Pictures with circuit source files
##########

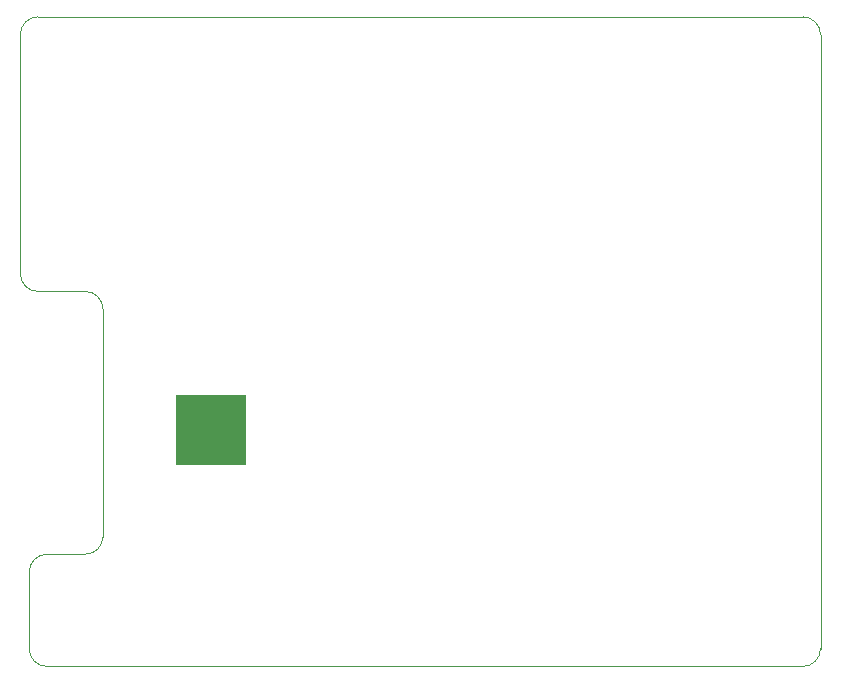
<source format=gbr>
%TF.GenerationSoftware,KiCad,Pcbnew,(6.0.0-rc1-dev-853-g5bbc2d74a)*%
%TF.CreationDate,2018-11-17T03:51:26+01:00*%
%TF.ProjectId,VFD_Watch,5646445F57617463682E6B696361645F,rev?*%
%TF.SameCoordinates,Original*%
%TF.FileFunction,Paste,Bot*%
%TF.FilePolarity,Positive*%
%FSLAX46Y46*%
G04 Gerber Fmt 4.6, Leading zero omitted, Abs format (unit mm)*
G04 Created by KiCad (PCBNEW (6.0.0-rc1-dev-853-g5bbc2d74a)) date 2018 November 17, Saturday 03:51:26*
%MOMM*%
%LPD*%
G01*
G04 APERTURE LIST*
%ADD10C,0.050000*%
%ADD11R,6.000000X6.000000*%
G04 APERTURE END LIST*
D10*
X93750000Y-117000000D02*
G75*
G02X92250000Y-118500000I-1500000J0D01*
G01*
X92250000Y-96250000D02*
G75*
G02X93750000Y-97750000I0J-1500000D01*
G01*
X88250000Y-96250000D02*
G75*
G02X86750000Y-94750000I0J1500000D01*
G01*
X87500000Y-120000000D02*
G75*
G02X89000000Y-118500000I1500000J0D01*
G01*
X89000000Y-128000000D02*
G75*
G02X87500000Y-126500000I0J1500000D01*
G01*
X154500000Y-126500000D02*
G75*
G02X153000000Y-128000000I-1500000J0D01*
G01*
X153000000Y-73000000D02*
G75*
G02X154500000Y-74500000I0J-1500000D01*
G01*
X86750000Y-74500000D02*
G75*
G02X88250000Y-73000000I1500000J0D01*
G01*
X87500000Y-120000000D02*
X87500000Y-126500000D01*
X92250000Y-118500000D02*
X89000000Y-118500000D01*
X93750000Y-97750000D02*
X93750000Y-117000000D01*
X88250000Y-96250000D02*
X92250000Y-96250000D01*
X86750000Y-76750000D02*
X86750000Y-94750000D01*
X86750000Y-74500000D02*
X86750000Y-76750000D01*
X153000000Y-73000000D02*
X88250000Y-73000000D01*
X154500000Y-74500000D02*
X154500000Y-126500000D01*
X89000000Y-128000000D02*
X153000000Y-128000000D01*
D11*
X102913000Y-108004000D03*
M02*

</source>
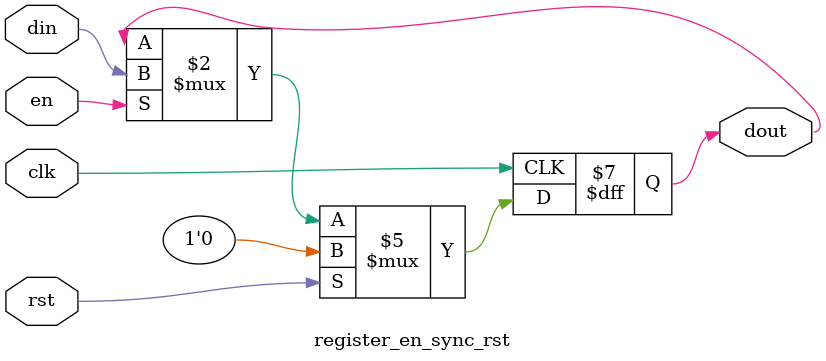
<source format=sv>

`timescale 1ns / 1ps

module register_en_sync_rst #(
    parameter integer             WIDTH     = 1,
    parameter logic   [WIDTH-1:0] RESET_VAL = '0
) (
    input logic clk,
    input logic rst,
    input logic en,

    input  logic [WIDTH-1:0] din,
    output logic [WIDTH-1:0] dout
);

  always_ff @(posedge clk) begin
    if (rst) begin
      dout <= RESET_VAL;
    end else if (en) begin
      dout <= din;
    end
  end

endmodule

</source>
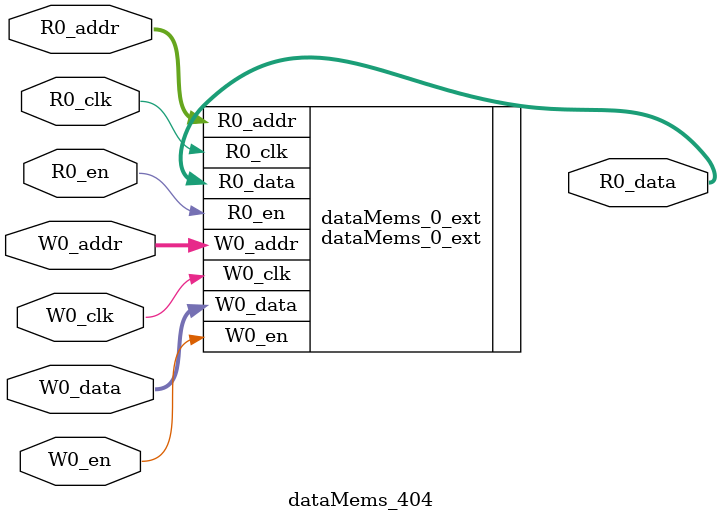
<source format=sv>
`ifndef RANDOMIZE
  `ifdef RANDOMIZE_REG_INIT
    `define RANDOMIZE
  `endif // RANDOMIZE_REG_INIT
`endif // not def RANDOMIZE
`ifndef RANDOMIZE
  `ifdef RANDOMIZE_MEM_INIT
    `define RANDOMIZE
  `endif // RANDOMIZE_MEM_INIT
`endif // not def RANDOMIZE

`ifndef RANDOM
  `define RANDOM $random
`endif // not def RANDOM

// Users can define 'PRINTF_COND' to add an extra gate to prints.
`ifndef PRINTF_COND_
  `ifdef PRINTF_COND
    `define PRINTF_COND_ (`PRINTF_COND)
  `else  // PRINTF_COND
    `define PRINTF_COND_ 1
  `endif // PRINTF_COND
`endif // not def PRINTF_COND_

// Users can define 'ASSERT_VERBOSE_COND' to add an extra gate to assert error printing.
`ifndef ASSERT_VERBOSE_COND_
  `ifdef ASSERT_VERBOSE_COND
    `define ASSERT_VERBOSE_COND_ (`ASSERT_VERBOSE_COND)
  `else  // ASSERT_VERBOSE_COND
    `define ASSERT_VERBOSE_COND_ 1
  `endif // ASSERT_VERBOSE_COND
`endif // not def ASSERT_VERBOSE_COND_

// Users can define 'STOP_COND' to add an extra gate to stop conditions.
`ifndef STOP_COND_
  `ifdef STOP_COND
    `define STOP_COND_ (`STOP_COND)
  `else  // STOP_COND
    `define STOP_COND_ 1
  `endif // STOP_COND
`endif // not def STOP_COND_

// Users can define INIT_RANDOM as general code that gets injected into the
// initializer block for modules with registers.
`ifndef INIT_RANDOM
  `define INIT_RANDOM
`endif // not def INIT_RANDOM

// If using random initialization, you can also define RANDOMIZE_DELAY to
// customize the delay used, otherwise 0.002 is used.
`ifndef RANDOMIZE_DELAY
  `define RANDOMIZE_DELAY 0.002
`endif // not def RANDOMIZE_DELAY

// Define INIT_RANDOM_PROLOG_ for use in our modules below.
`ifndef INIT_RANDOM_PROLOG_
  `ifdef RANDOMIZE
    `ifdef VERILATOR
      `define INIT_RANDOM_PROLOG_ `INIT_RANDOM
    `else  // VERILATOR
      `define INIT_RANDOM_PROLOG_ `INIT_RANDOM #`RANDOMIZE_DELAY begin end
    `endif // VERILATOR
  `else  // RANDOMIZE
    `define INIT_RANDOM_PROLOG_
  `endif // RANDOMIZE
`endif // not def INIT_RANDOM_PROLOG_

// Include register initializers in init blocks unless synthesis is set
`ifndef SYNTHESIS
  `ifndef ENABLE_INITIAL_REG_
    `define ENABLE_INITIAL_REG_
  `endif // not def ENABLE_INITIAL_REG_
`endif // not def SYNTHESIS

// Include rmemory initializers in init blocks unless synthesis is set
`ifndef SYNTHESIS
  `ifndef ENABLE_INITIAL_MEM_
    `define ENABLE_INITIAL_MEM_
  `endif // not def ENABLE_INITIAL_MEM_
`endif // not def SYNTHESIS

module dataMems_404(	// @[generators/ara/src/main/scala/UnsafeAXI4ToTL.scala:365:62]
  input  [4:0]  R0_addr,
  input         R0_en,
  input         R0_clk,
  output [66:0] R0_data,
  input  [4:0]  W0_addr,
  input         W0_en,
  input         W0_clk,
  input  [66:0] W0_data
);

  dataMems_0_ext dataMems_0_ext (	// @[generators/ara/src/main/scala/UnsafeAXI4ToTL.scala:365:62]
    .R0_addr (R0_addr),
    .R0_en   (R0_en),
    .R0_clk  (R0_clk),
    .R0_data (R0_data),
    .W0_addr (W0_addr),
    .W0_en   (W0_en),
    .W0_clk  (W0_clk),
    .W0_data (W0_data)
  );
endmodule


</source>
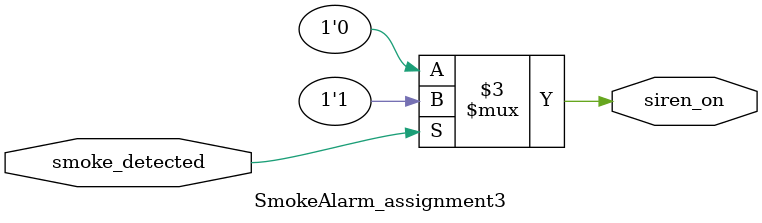
<source format=v>
`timescale 1ns / 1ps


module SmokeAlarm_assignment3(
    input wire smoke_detected,  // High if smoke is detected
    output reg siren_on         // High to turn on the siren
);

    always @(*) begin
        if (smoke_detected)
            siren_on = 1;    // Turn on the siren when smoke is detected
        else
            siren_on = 0;    // Turn off the siren otherwise
    end

endmodule
</source>
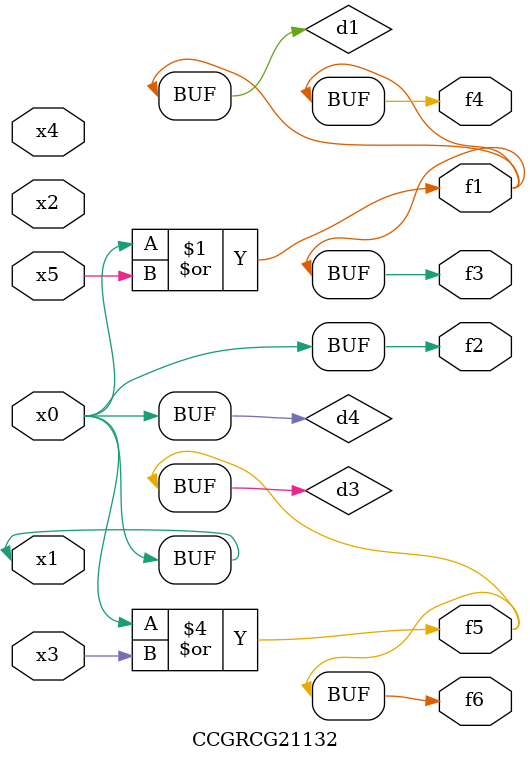
<source format=v>
module CCGRCG21132(
	input x0, x1, x2, x3, x4, x5,
	output f1, f2, f3, f4, f5, f6
);

	wire d1, d2, d3, d4;

	or (d1, x0, x5);
	xnor (d2, x1, x4);
	or (d3, x0, x3);
	buf (d4, x0, x1);
	assign f1 = d1;
	assign f2 = d4;
	assign f3 = d1;
	assign f4 = d1;
	assign f5 = d3;
	assign f6 = d3;
endmodule

</source>
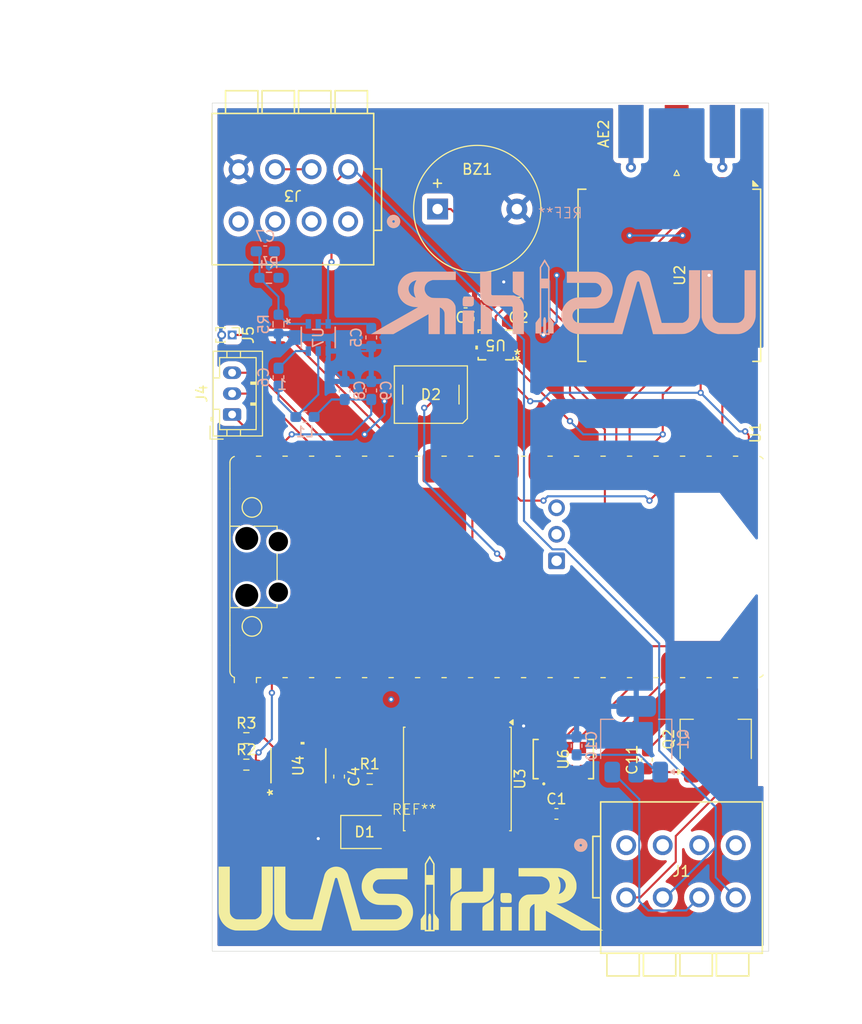
<source format=kicad_pcb>
(kicad_pcb
	(version 20240108)
	(generator "pcbnew")
	(generator_version "8.0")
	(general
		(thickness 1.6)
		(legacy_teardrops no)
	)
	(paper "A4")
	(layers
		(0 "F.Cu" signal)
		(31 "B.Cu" signal)
		(32 "B.Adhes" user "B.Adhesive")
		(33 "F.Adhes" user "F.Adhesive")
		(34 "B.Paste" user)
		(35 "F.Paste" user)
		(36 "B.SilkS" user "B.Silkscreen")
		(37 "F.SilkS" user "F.Silkscreen")
		(38 "B.Mask" user)
		(39 "F.Mask" user)
		(40 "Dwgs.User" user "User.Drawings")
		(41 "Cmts.User" user "User.Comments")
		(42 "Eco1.User" user "User.Eco1")
		(43 "Eco2.User" user "User.Eco2")
		(44 "Edge.Cuts" user)
		(45 "Margin" user)
		(46 "B.CrtYd" user "B.Courtyard")
		(47 "F.CrtYd" user "F.Courtyard")
		(48 "B.Fab" user)
		(49 "F.Fab" user)
		(50 "User.1" user)
		(51 "User.2" user)
		(52 "User.3" user)
		(53 "User.4" user)
		(54 "User.5" user)
		(55 "User.6" user)
		(56 "User.7" user)
		(57 "User.8" user)
		(58 "User.9" user)
	)
	(setup
		(pad_to_mask_clearance 0)
		(allow_soldermask_bridges_in_footprints no)
		(pcbplotparams
			(layerselection 0x00010fc_ffffffff)
			(plot_on_all_layers_selection 0x0000000_00000000)
			(disableapertmacros no)
			(usegerberextensions no)
			(usegerberattributes yes)
			(usegerberadvancedattributes yes)
			(creategerberjobfile yes)
			(dashed_line_dash_ratio 12.000000)
			(dashed_line_gap_ratio 3.000000)
			(svgprecision 4)
			(plotframeref no)
			(viasonmask no)
			(mode 1)
			(useauxorigin no)
			(hpglpennumber 1)
			(hpglpenspeed 20)
			(hpglpendiameter 15.000000)
			(pdf_front_fp_property_popups yes)
			(pdf_back_fp_property_popups yes)
			(dxfpolygonmode yes)
			(dxfimperialunits yes)
			(dxfusepcbnewfont yes)
			(psnegative no)
			(psa4output no)
			(plotreference yes)
			(plotvalue yes)
			(plotfptext yes)
			(plotinvisibletext no)
			(sketchpadsonfab no)
			(subtractmaskfromsilk no)
			(outputformat 1)
			(mirror no)
			(drillshape 0)
			(scaleselection 1)
			(outputdirectory "/Users/dervlagargan/Downloads/pcb_zipper/")
		)
	)
	(net 0 "")
	(net 1 "unconnected-(U2-DIO5-Pad11)")
	(net 2 "unconnected-(U2-DIO4-Pad10)")
	(net 3 "unconnected-(U2-DIO3-Pad8)")
	(net 4 "unconnected-(U2-DIO1-Pad6)")
	(net 5 "unconnected-(U2-DIO0-Pad5)")
	(net 6 "Net-(D1-A)")
	(net 7 "unconnected-(U2-DIO2-Pad7)")
	(net 8 "unconnected-(U3-EXTINT-Pad5)")
	(net 9 "unconnected-(U3-V_BCKP-Pad6)")
	(net 10 "TX_1")
	(net 11 "unconnected-(U3-SCL-Pad17)")
	(net 12 "unconnected-(U3-SDA-Pad16)")
	(net 13 "unconnected-(U3-~{SAFEBOOT}-Pad18)")
	(net 14 "MOSI_1")
	(net 15 "SCK_1")
	(net 16 "unconnected-(U3-LNA_EN-Pad13)")
	(net 17 "unconnected-(U3-VIO_SEL-Pad15)")
	(net 18 "unconnected-(U3-VCC_RF-Pad14)")
	(net 19 "MISO_1")
	(net 20 "+3.3V")
	(net 21 "/PYRO_1")
	(net 22 "unconnected-(U1-3V3_EN-Pad37)")
	(net 23 "RX_1")
	(net 24 "/PYRO_2")
	(net 25 "RST_GPS")
	(net 26 "Net-(J1-3_2)")
	(net 27 "CNs_1")
	(net 28 "GND")
	(net 29 "PIO1")
	(net 30 "unconnected-(U1-RUN-Pad30)")
	(net 31 "Net-(J1-1_2)")
	(net 32 "unconnected-(D2-DOUT-Pad2)")
	(net 33 "unconnected-(U1-ADC_VREF-Pad35)")
	(net 34 "/PYRO_CHECK_1")
	(net 35 "/PYRO_CHECK_2")
	(net 36 "/PYRO_EN")
	(net 37 "Net-(AE2-A)")
	(net 38 "PIO2")
	(net 39 "Net-(U3-TIMEPULSE)")
	(net 40 "unconnected-(U1-VBUS-Pad40)")
	(net 41 "Net-(AE1-A)")
	(net 42 "unconnected-(U6-CSB-Pad4)")
	(net 43 "unconnected-(U4-INT2-Pad9)")
	(net 44 "unconnected-(U4-RESERVED-Pad11)")
	(net 45 "unconnected-(U4-INT1-Pad8)")
	(net 46 "unconnected-(U4-VS-Pad6)")
	(net 47 "unconnected-(U4-RESERVED-Pad3)")
	(net 48 "unconnected-(U4-NC-Pad10)")
	(net 49 "unconnected-(U5-INT2-Pad9)")
	(net 50 "unconnected-(U5-NC-Pad10)")
	(net 51 "CNs_0")
	(net 52 "RST_LORA")
	(net 53 "MOSI_0")
	(net 54 "SCK_0")
	(net 55 "unconnected-(U5-NC-Pad11)")
	(net 56 "MISO_0")
	(net 57 "unconnected-(U5-INT1-Pad4)")
	(net 58 "+5V")
	(net 59 "CNs_2")
	(net 60 "/Buz")
	(net 61 "/DIN_NP")
	(net 62 "SLC_0")
	(net 63 "SDA_0")
	(net 64 "+7.4V")
	(net 65 "unconnected-(J3-2_1-Pad3)")
	(net 66 "unconnected-(J3-1_1-Pad1)")
	(net 67 "unconnected-(J3-4_1-Pad7)")
	(net 68 "unconnected-(J3-3_1-Pad5)")
	(net 69 "BGND")
	(net 70 "Net-(U7-FB)")
	(net 71 "Net-(U7-BST)")
	(net 72 "Net-(U7-SW)")
	(net 73 "unconnected-(J1-4_1-Pad7)")
	(net 74 "unconnected-(J1-2_1-Pad3)")
	(net 75 "unconnected-(J1-3_1-Pad5)")
	(net 76 "unconnected-(J1-1_1-Pad1)")
	(net 77 "PIO3")
	(net 78 "SET")
	(footprint "Capacitor_SMD:C_0603_1608Metric_Pad1.08x0.95mm_HandSolder" (layer "F.Cu") (at 162.53 88.435))
	(footprint "Connector_PinHeader_1.00mm:PinHeader_1x02_P1.00mm_Vertical" (layer "F.Cu") (at 131.445 42.545 -90))
	(footprint "ADX375:LGA_CC-14-1_ADI" (layer "F.Cu") (at 137.795 83.82 90))
	(footprint "Module_RaspberryPi_Pico:RaspberryPi_Pico_W_SMD_HandSolder" (layer "F.Cu") (at 156.845 64.77 90))
	(footprint "Buzzer_Beeper:Buzzer_12x9.5RM7.6" (layer "F.Cu") (at 151.14 30.48))
	(footprint "RF_Module:Ai-Thinker-Ra-01-LoRa" (layer "F.Cu") (at 173.355 36.83 -90))
	(footprint "Connector_Coaxial:SMA_Molex_73251-1153_EdgeMount_Horizontal" (layer "F.Cu") (at 174.055 24.765 -90))
	(footprint "Resistor_SMD:R_0603_1608Metric_Pad0.98x0.95mm_HandSolder" (layer "F.Cu") (at 132.810001 81.179099))
	(footprint "LSM6D032:LGA-14L_2P5X3X0P83_STM" (layer "F.Cu") (at 156.709999 43.5013 180))
	(footprint "MS5607:SON8_MS5611_TEC" (layer "F.Cu") (at 163.195 83.185 90))
	(footprint "Capacitor_SMD:C_0603_1608Metric_Pad1.08x0.95mm_HandSolder" (layer "F.Cu") (at 158.902199 39.4413 180))
	(footprint "Resistor_SMD:R_0603_1608Metric_Pad0.98x0.95mm_HandSolder" (layer "F.Cu") (at 144.6325 85.09))
	(footprint "Wago:CONN4_2601-1104_WAG" (layer "F.Cu") (at 142.565003 31.67 180))
	(footprint "LED_SMD:LED_1210_3225Metric" (layer "F.Cu") (at 144.145 90.17))
	(footprint "Connector_JST:JST_PH_B3B-PH-K_1x03_P2.00mm_Vertical" (layer "F.Cu") (at 131.445 50.165 90))
	(footprint "Capacitor_SMD:C_0603_1608Metric_Pad1.08x0.95mm_HandSolder" (layer "F.Cu") (at 153.822199 39.4413 180))
	(footprint "Capacitor_SMD:C_0603_1608Metric_Pad1.08x0.95mm_HandSolder"
		(layer "F.Cu")
		(uuid "b6ec96a8-e002-48e1-9d43-7db21cba2f74")
		(at 141.700001 84.8625 -90)
		(descr "Capacitor SMD 0603 (1608 Metric), square (rectangular) end terminal, IPC_7351 nominal with elongated pad for handsoldering. (Body size source: IPC-SM-782 page 76, https://www.pcb-3d.com/wordpress/wp-content/uploads/ipc-sm-782a_amendment_1_and_2.pdf), generated with kicad-footprint-generator")
		(tags "capacitor handsolder")
		(property "Reference" "C4"
			(at 0 -1.43 90)
			(layer "F.SilkS")
			(uuid "2e93b2ce-d612-4c42-8c38-148f29c329b6")
			(effects
				(font
					(size 1 1)
					(thickness 0.15)
				)
			)
		)
		(property "Value" "100nF"
			(at 0 2.54 90)
			(layer "F.Fab")
			(uuid "d7511633-89cf-45dd-8631-a48be3c20bdd")
			(effects
				(font
					(size 1 1)
					(thickness 0.15)
				)
			)
		)
		(property "Footprint" "Capacitor_SMD:C_0603_1608Metric_Pad1.08x0.95mm_HandSolder"
			(at 0 0 -90)
			(unlocked yes)
			(layer "F.Fab")
			(hide yes)
			(uuid "210e3567-402d-4f7c-815f-9e8b8d3ed8cd")
			(effects
				(font
					(size 1.27 1.27)
					(thickness 0.15)
				)
			)
		)
		(property "Datasheet" ""
			(at 0 0 -90)
			(unlocked yes)
			(layer "F.Fab")
			(hide yes)
			(uuid 
... [443596 chars truncated]
</source>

##########

• **ASSIGNED TASK**:
Each line in the records above with "Include" must be returned.

• **RESULT FOR THIS TASK**:
// Include register initializers in init blocks unless synthesis is set
// Include rmemory initializers in init blocks unless synthesis is set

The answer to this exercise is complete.